Juste pour le fun, supposons que le gouverneur de la Banque de France, pays prospère si l’en est, demande aux banques, suite à un événement quelconque, de restituer tous les dépôts à leurs clients. Le lendemain, les banques devront donc décaisser les 2.698 milliards d’euros (au 1ᵉʳ mars) de dépôts accumulés – et en espèces. Une aberration loufoque impossible à satisfaire, ni maintenant ni plus tard. Il suffit de constater que la valeur totale des espèces euros en circulation, dans les 20 pays de la zone, ne dépasse pas 1.600 milliards d’euros, presque la moitié des dépôts français uniquement.

L’idée est donc tellement grotesque que les préposés de cette branche bancaire paisible, rue du Cherche-Midi, s’en vont s’esclaffer en groupes autour de la machine à café. Mais, à un moment donné, ils se sentent obligés de fermer quand même les guichets et barricader les portes devant une horde qu’ils voient surgir, soutenue par le collectif «Hurlement des déposants» et par la procureure générale Marie-Rosemonde Aoun, qui arrive même en personne, portée par ses sympathisants.

Un employé, moins paniqué que les autres, tente d’expliquer par ailleurs que l’argent est parvenu à la base à la banque sous forme électronique, et qu’il a été utilisé en grande partie pour des crédits, payables sur 5, 10, 20, ou même 30 ans, ou alors investi dans des Bons du trésor ou autres titres financiers à échéances plus ou moins longues.

Mais chez nous, on se fiche de toutes ces considérations: «Il faut que tout l’argent soit restitué.» Autrement dit, les banques doivent décaisser l’ensemble des 98 milliards de dollars de dépôts – en espèces, «l’édition nouvelle des billets de 100 dollars, SVP». Une monnaie qu’on ne peut même pas imprimer.

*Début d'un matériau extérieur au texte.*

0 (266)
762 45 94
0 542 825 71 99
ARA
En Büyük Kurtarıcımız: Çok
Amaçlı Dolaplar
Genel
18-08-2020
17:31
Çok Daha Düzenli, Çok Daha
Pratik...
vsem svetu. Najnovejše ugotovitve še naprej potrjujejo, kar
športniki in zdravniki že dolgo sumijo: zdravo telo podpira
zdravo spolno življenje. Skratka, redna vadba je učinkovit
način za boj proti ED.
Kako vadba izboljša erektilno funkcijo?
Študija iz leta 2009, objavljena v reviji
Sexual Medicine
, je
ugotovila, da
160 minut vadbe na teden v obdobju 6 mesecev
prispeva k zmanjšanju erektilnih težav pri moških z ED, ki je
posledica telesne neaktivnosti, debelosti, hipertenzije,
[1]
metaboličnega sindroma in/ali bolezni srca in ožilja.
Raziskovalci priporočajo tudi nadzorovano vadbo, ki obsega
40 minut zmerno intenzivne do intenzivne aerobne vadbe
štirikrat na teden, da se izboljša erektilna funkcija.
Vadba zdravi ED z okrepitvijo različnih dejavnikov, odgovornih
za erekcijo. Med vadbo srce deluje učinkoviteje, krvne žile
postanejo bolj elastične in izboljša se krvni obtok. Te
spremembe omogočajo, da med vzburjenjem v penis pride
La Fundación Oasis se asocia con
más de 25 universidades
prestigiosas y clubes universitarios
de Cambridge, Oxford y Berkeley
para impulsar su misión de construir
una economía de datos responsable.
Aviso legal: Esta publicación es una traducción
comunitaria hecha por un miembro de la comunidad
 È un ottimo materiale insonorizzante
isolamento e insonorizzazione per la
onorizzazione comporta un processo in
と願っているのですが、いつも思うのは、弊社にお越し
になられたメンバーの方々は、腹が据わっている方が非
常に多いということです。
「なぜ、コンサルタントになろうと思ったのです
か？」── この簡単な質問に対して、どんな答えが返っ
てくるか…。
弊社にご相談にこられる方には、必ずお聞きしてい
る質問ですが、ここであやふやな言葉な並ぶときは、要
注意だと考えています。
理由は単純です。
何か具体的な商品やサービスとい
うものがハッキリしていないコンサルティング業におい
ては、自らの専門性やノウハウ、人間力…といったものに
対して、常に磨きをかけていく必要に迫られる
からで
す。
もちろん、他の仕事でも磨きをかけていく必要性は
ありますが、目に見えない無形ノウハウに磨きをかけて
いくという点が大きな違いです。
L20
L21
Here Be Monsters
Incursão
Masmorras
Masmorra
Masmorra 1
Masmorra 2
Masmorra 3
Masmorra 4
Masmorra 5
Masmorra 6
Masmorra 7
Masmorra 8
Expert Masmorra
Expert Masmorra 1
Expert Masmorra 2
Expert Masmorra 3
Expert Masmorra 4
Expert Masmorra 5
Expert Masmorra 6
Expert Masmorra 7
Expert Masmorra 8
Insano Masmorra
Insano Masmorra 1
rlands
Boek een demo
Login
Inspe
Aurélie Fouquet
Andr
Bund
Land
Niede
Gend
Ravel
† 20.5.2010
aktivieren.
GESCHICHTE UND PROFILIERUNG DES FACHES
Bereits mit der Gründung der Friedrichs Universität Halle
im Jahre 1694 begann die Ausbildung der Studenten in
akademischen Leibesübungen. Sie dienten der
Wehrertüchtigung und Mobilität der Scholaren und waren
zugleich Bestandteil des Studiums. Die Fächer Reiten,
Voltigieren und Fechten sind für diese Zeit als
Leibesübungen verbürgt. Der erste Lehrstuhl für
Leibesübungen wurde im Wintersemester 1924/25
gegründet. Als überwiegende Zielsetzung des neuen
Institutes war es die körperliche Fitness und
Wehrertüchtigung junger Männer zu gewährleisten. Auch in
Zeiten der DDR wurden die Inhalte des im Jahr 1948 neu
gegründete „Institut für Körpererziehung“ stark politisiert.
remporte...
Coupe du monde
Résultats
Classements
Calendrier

Ceci dit, il ne faut pas voir dans cette diatribe un appel au désespoir lié à la perte des dépôts. Au contraire, plutôt un appel à revenir à la normalité. Qui est quoi? Dans un cas normal, que faisaient les gens? La plupart recevaient à la fin du mois leur salaire, ou tout autre revenu, généralement par chèque ou virement, rarement en espèces.


Une fois l’argent arrivé, presque personne ne va se ruer à la banque pour retirer tout le salaire. Ils vont utiliser ce revenu tout au long du mois pour leurs besoins quotidiens, parfois en retirant quelques billets au distributeur, parfois en payant par une carte bancaire ou un chèque, et peut-être en gardant une partie sur le compte en guise d’épargne. Et tout le monde était satisfait. De temps en temps, ils ont une grosse dépense, auquel cas, ils peuvent faire un emprunt. C’est le système normal, le concept de base d’une banque depuis des siècles, le b.a.-ba de la chose.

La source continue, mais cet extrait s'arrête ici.